▸ **Assigned task**: Restate the records word for word, omitting nothing.

[Entries supplied Boundary: Start]

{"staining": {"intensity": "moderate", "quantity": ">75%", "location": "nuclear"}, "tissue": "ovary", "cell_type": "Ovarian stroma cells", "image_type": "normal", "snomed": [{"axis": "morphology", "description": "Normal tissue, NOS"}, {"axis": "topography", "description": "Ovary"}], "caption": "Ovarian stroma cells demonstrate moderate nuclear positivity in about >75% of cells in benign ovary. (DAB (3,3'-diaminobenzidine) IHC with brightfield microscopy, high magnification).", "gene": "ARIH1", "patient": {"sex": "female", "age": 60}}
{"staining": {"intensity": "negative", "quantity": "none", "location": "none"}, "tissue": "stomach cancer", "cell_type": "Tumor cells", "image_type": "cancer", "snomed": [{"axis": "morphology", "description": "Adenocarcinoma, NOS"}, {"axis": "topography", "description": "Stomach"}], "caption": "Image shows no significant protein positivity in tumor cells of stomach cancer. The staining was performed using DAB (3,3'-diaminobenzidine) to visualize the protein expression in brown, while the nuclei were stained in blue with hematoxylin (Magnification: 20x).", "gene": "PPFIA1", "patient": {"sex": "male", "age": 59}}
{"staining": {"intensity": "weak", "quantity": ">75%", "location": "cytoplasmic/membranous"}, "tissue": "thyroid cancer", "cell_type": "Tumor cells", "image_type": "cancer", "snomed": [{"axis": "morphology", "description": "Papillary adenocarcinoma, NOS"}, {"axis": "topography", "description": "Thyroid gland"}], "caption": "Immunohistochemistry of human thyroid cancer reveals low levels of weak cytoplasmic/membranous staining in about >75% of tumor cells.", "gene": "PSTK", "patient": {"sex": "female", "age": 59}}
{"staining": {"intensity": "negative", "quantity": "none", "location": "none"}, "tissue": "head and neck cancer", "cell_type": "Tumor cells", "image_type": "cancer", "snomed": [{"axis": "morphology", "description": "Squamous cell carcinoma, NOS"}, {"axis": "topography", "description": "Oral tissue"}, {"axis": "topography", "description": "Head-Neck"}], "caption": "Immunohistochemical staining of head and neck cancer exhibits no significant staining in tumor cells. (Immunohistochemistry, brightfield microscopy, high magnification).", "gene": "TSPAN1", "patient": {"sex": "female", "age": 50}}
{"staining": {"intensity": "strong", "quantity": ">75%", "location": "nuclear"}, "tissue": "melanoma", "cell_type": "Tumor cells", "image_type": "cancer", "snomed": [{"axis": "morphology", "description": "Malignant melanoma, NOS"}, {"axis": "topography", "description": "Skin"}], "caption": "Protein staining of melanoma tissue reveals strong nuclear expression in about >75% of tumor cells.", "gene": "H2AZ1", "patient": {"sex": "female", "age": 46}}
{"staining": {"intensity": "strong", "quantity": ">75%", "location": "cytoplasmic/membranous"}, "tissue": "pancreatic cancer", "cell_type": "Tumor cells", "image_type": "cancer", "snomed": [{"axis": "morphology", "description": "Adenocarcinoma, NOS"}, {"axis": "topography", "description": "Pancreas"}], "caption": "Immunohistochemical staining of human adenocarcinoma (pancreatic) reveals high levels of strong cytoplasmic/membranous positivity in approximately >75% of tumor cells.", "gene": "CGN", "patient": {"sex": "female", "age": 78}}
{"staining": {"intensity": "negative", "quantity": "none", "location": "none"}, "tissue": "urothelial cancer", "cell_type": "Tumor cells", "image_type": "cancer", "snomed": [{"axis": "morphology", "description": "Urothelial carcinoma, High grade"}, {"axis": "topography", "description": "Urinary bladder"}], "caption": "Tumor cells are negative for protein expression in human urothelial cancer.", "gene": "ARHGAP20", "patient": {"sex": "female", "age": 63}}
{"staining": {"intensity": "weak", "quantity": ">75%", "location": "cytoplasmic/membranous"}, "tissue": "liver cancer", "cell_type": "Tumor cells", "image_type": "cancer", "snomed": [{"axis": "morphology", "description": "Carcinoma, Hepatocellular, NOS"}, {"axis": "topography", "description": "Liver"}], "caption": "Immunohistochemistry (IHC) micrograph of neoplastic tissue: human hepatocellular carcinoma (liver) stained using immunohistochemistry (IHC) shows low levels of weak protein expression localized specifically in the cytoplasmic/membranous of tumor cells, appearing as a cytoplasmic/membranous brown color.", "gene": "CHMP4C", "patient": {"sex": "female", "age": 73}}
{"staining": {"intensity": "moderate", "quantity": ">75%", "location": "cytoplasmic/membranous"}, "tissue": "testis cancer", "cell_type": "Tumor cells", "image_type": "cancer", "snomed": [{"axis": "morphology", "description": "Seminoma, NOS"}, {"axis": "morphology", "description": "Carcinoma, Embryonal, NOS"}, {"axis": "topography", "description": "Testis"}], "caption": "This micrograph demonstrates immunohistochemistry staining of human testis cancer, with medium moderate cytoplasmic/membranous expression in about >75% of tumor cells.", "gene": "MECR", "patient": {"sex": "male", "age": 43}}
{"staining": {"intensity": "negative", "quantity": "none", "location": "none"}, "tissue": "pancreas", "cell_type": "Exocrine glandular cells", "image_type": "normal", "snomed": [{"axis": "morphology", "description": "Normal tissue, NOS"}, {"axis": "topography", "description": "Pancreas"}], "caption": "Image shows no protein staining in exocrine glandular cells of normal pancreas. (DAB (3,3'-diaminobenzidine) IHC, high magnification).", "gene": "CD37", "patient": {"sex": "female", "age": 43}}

[Entries supplied Boundary: End]

▸ **Written answer**:
{"staining": {"intensity": "moderate", "quantity": ">75%", "location": "nuclear"}, "tissue": "ovary", "cell_type": "Ovarian stroma cells", "image_type": "normal", "snomed": [{"axis": "morphology", "description": "Normal tissue, NOS"}, {"axis": "topography", "description": "Ovary"}], "caption": "Ovarian stroma cells demonstrate moderate nuclear positivity in about >75% of cells in benign ovary. (DAB (3,3'-diaminobenzidine) IHC with brightfield microscopy, high magnification).", "gene": "ARIH1", "patient": {"sex": "female", "age": 60}}
{"staining": {"intensity": "negative", "quantity": "none", "location": "none"}, "tissue": "stomach cancer", "cell_type": "Tumor cells", "image_type": "cancer", "snomed": [{"axis": "morphology", "description": "Adenocarcinoma, NOS"}, {"axis": "topography", "description": "Stomach"}], "caption": "Image shows no significant protein positivity in tumor cells of stomach cancer. The staining was performed using DAB (3,3'-diaminobenzidine) to visualize the protein expression in brown, while the nuclei were stained in blue with hematoxylin (Magnification: 20x).", "gene": "PPFIA1", "patient": {"sex": "male", "age": 59}}
{"staining": {"intensity": "weak", "quantity": ">75%", "location": "cytoplasmic/membranous"}, "tissue": "thyroid cancer", "cell_type": "Tumor cells", "image_type": "cancer", "snomed": [{"axis": "morphology", "description": "Papillary adenocarcinoma, NOS"}, {"axis": "topography", "description": "Thyroid gland"}], "caption": "Immunohistochemistry of human thyroid cancer reveals low levels of weak cytoplasmic/membranous staining in about >75% of tumor cells.", "gene": "PSTK", "patient": {"sex": "female", "age": 59}}
{"staining": {"intensity": "negative", "quantity": "none", "location": "none"}, "tissue": "head and neck cancer", "cell_type": "Tumor cells", "image_type": "cancer", "snomed": [{"axis": "morphology", "description": "Squamous cell carcinoma, NOS"}, {"axis": "topography", "description": "Oral tissue"}, {"axis": "topography", "description": "Head-Neck"}], "caption": "Immunohistochemical staining of head and neck cancer exhibits no significant staining in tumor cells. (Immunohistochemistry, brightfield microscopy, high magnification).", "gene": "TSPAN1", "patient": {"sex": "female", "age": 50}}
{"staining": {"intensity": "strong", "quantity": ">75%", "location": "nuclear"}, "tissue": "melanoma", "cell_type": "Tumor cells", "image_type": "cancer", "snomed": [{"axis": "morphology", "description": "Malignant melanoma, NOS"}, {"axis": "topography", "description": "Skin"}], "caption": "Protein staining of melanoma tissue reveals strong nuclear expression in about >75% of tumor cells.", "gene": "H2AZ1", "patient": {"sex": "female", "age": 46}}
{"staining": {"intensity": "strong", "quantity": ">75%", "location": "cytoplasmic/membranous"}, "tissue": "pancreatic cancer", "cell_type": "Tumor cells", "image_type": "cancer", "snomed": [{"axis": "morphology", "description": "Adenocarcinoma, NOS"}, {"axis": "topography", "description": "Pancreas"}], "caption": "Immunohistochemical staining of human adenocarcinoma (pancreatic) reveals high levels of strong cytoplasmic/membranous positivity in approximately >75% of tumor cells.", "gene": "CGN", "patient": {"sex": "female", "age": 78}}
{"staining": {"intensity": "negative", "quantity": "none", "location": "none"}, "tissue": "urothelial cancer", "cell_type": "Tumor cells", "image_type": "cancer", "snomed": [{"axis": "morphology", "description": "Urothelial carcinoma, High grade"}, {"axis": "topography", "description": "Urinary bladder"}], "caption": "Tumor cells are negative for protein expression in human urothelial cancer.", "gene": "ARHGAP20", "patient": {"sex": "female", "age": 63}}
{"staining": {"intensity": "weak", "quantity": ">75%", "location": "cytoplasmic/membranous"}, "tissue": "liver cancer", "cell_type": "Tumor cells", "image_type": "cancer", "snomed": [{"axis": "morphology", "description": "Carcinoma, Hepatocellular, NOS"}, {"axis": "topography", "description": "Liver"}], "caption": "Immunohistochemistry (IHC) micrograph of neoplastic tissue: human hepatocellular carcinoma (liver) stained using immunohistochemistry (IHC) shows low levels of weak protein expression localized specifically in the cytoplasmic/membranous of tumor cells, appearing as a cytoplasmic/membranous brown color.", "gene": "CHMP4C", "patient": {"sex": "female", "age": 73}}
{"staining": {"intensity": "moderate", "quantity": ">75%", "location": "cytoplasmic/membranous"}, "tissue": "testis cancer", "cell_type": "Tumor cells", "image_type": "cancer", "snomed": [{"axis": "morphology", "description": "Seminoma, NOS"}, {"axis": "morphology", "description": "Carcinoma, Embryonal, NOS"}, {"axis": "topography", "description": "Testis"}], "caption": "This micrograph demonstrates immunohistochemistry staining of human testis cancer, with medium moderate cytoplasmic/membranous expression in about >75% of tumor cells.", "gene": "MECR", "patient": {"sex": "male", "age": 43}}
{"staining": {"intensity": "negative", "quantity": "none", "location": "none"}, "tissue": "pancreas", "cell_type": "Exocrine glandular cells", "image_type": "normal", "snomed": [{"axis": "morphology", "description": "Normal tissue, NOS"}, {"axis": "topography", "description": "Pancreas"}], "caption": "Image shows no protein staining in exocrine glandular cells of normal pancreas. (DAB (3,3'-diaminobenzidine) IHC, high magnification).", "gene": "CD37", "patient": {"sex": "female", "age": 43}}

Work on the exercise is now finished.